# Your goal
The data that follows is to be copied exactly, with each image removed.

# Stored data
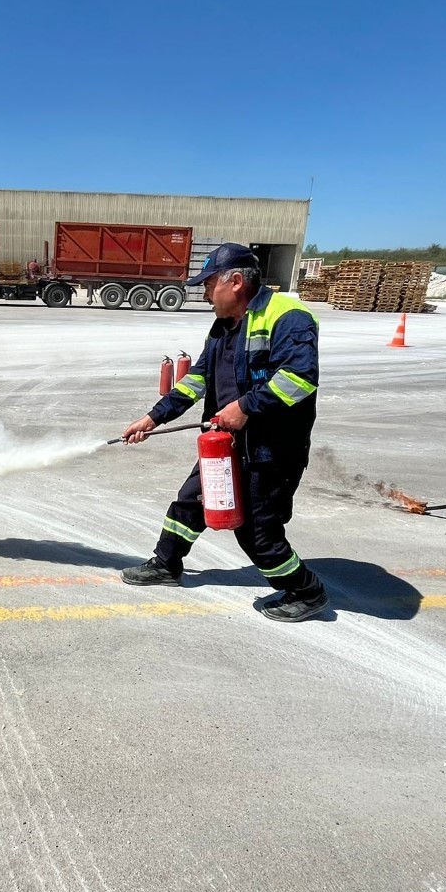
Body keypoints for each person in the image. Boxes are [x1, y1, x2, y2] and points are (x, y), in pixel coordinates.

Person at [119, 243, 328, 623]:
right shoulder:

# Task answer
Body keypoints for each person in the image. Boxes are [x1, y1, x2, y2] and points are (x, y), in pixel coordinates.

Person at [119, 243, 328, 623]:
right shoulder:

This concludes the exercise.